Apart from the pictures, print the data below exactly as given.
** DATA SHOWN follows **
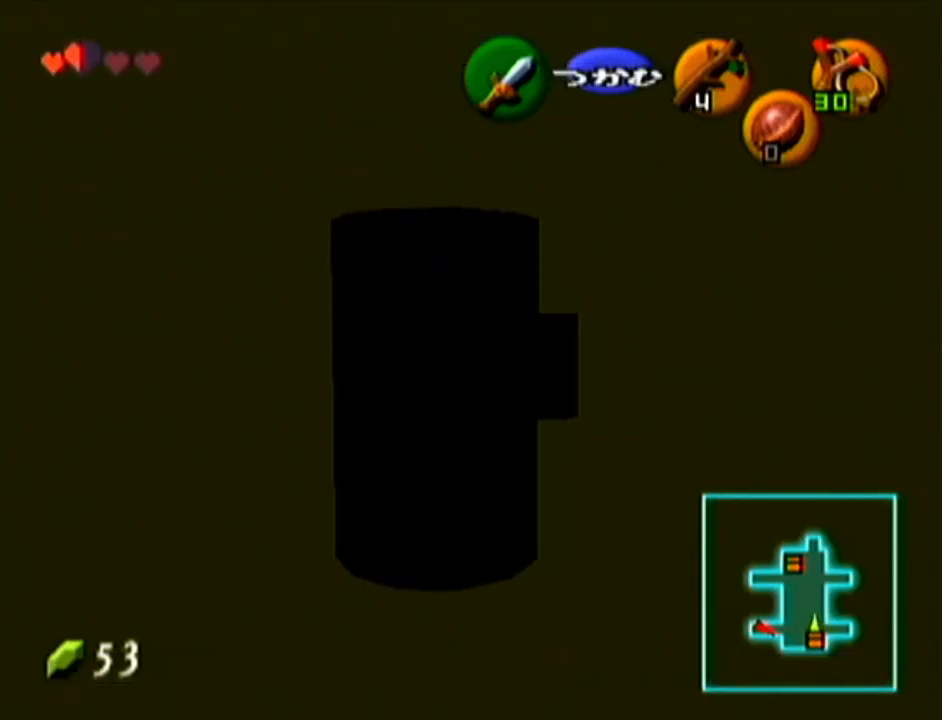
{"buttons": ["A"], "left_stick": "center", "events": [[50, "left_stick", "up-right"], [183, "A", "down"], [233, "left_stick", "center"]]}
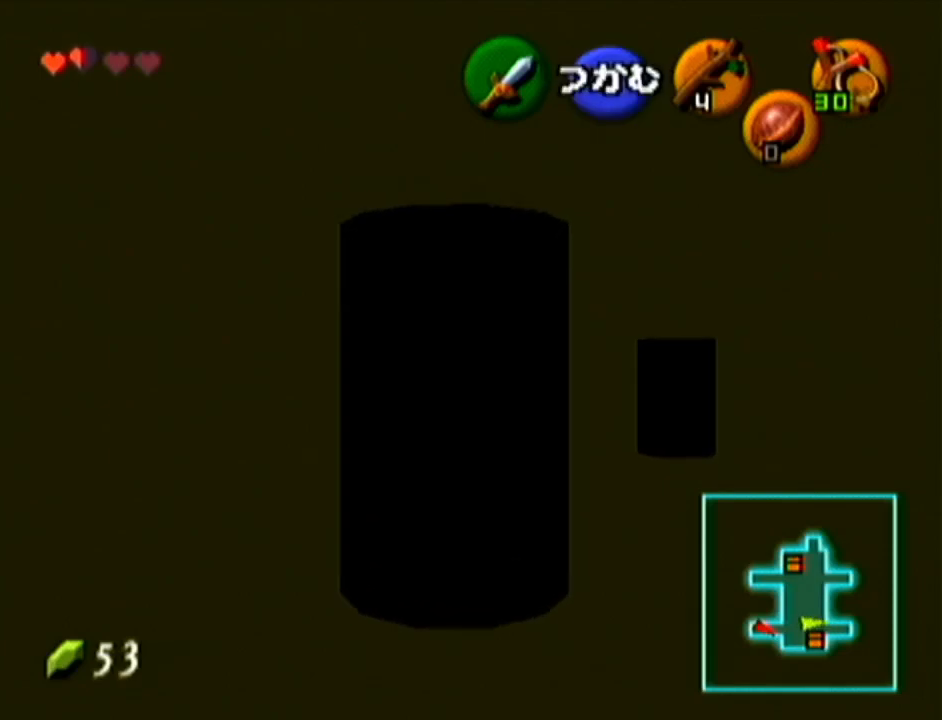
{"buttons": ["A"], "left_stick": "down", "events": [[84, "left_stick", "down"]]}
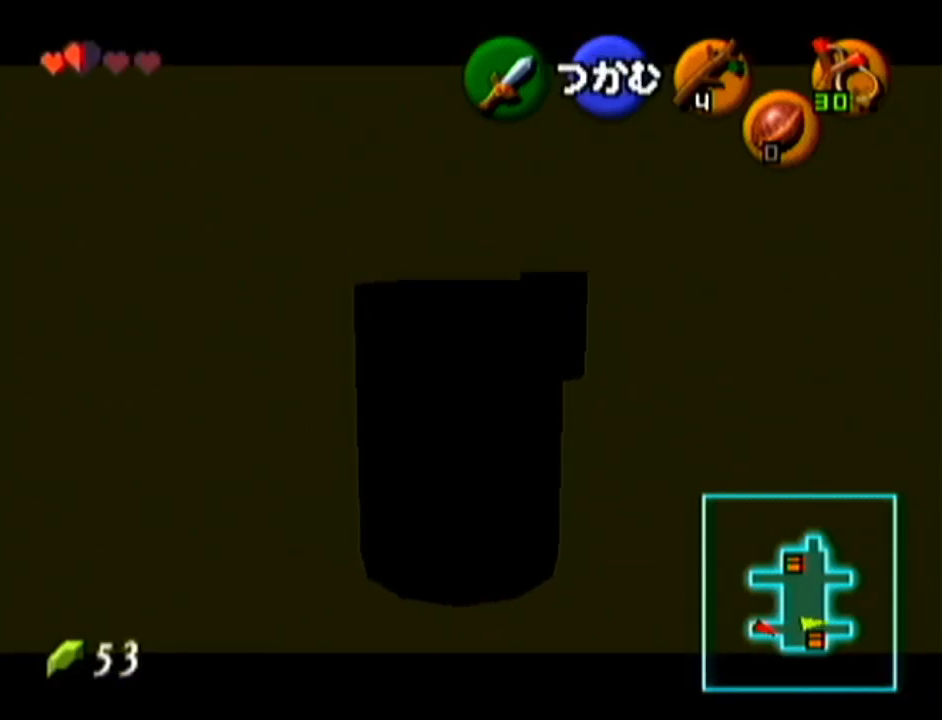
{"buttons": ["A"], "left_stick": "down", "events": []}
** End of DATA SHOWN **
_EXPECTED ANSWER_
{"buttons": ["A"], "left_stick": "center", "events": [[50, "left_stick", "up-right"], [183, "A", "down"], [233, "left_stick", "center"]]}
{"buttons": ["A"], "left_stick": "down", "events": [[84, "left_stick", "down"]]}
{"buttons": ["A"], "left_stick": "down", "events": []}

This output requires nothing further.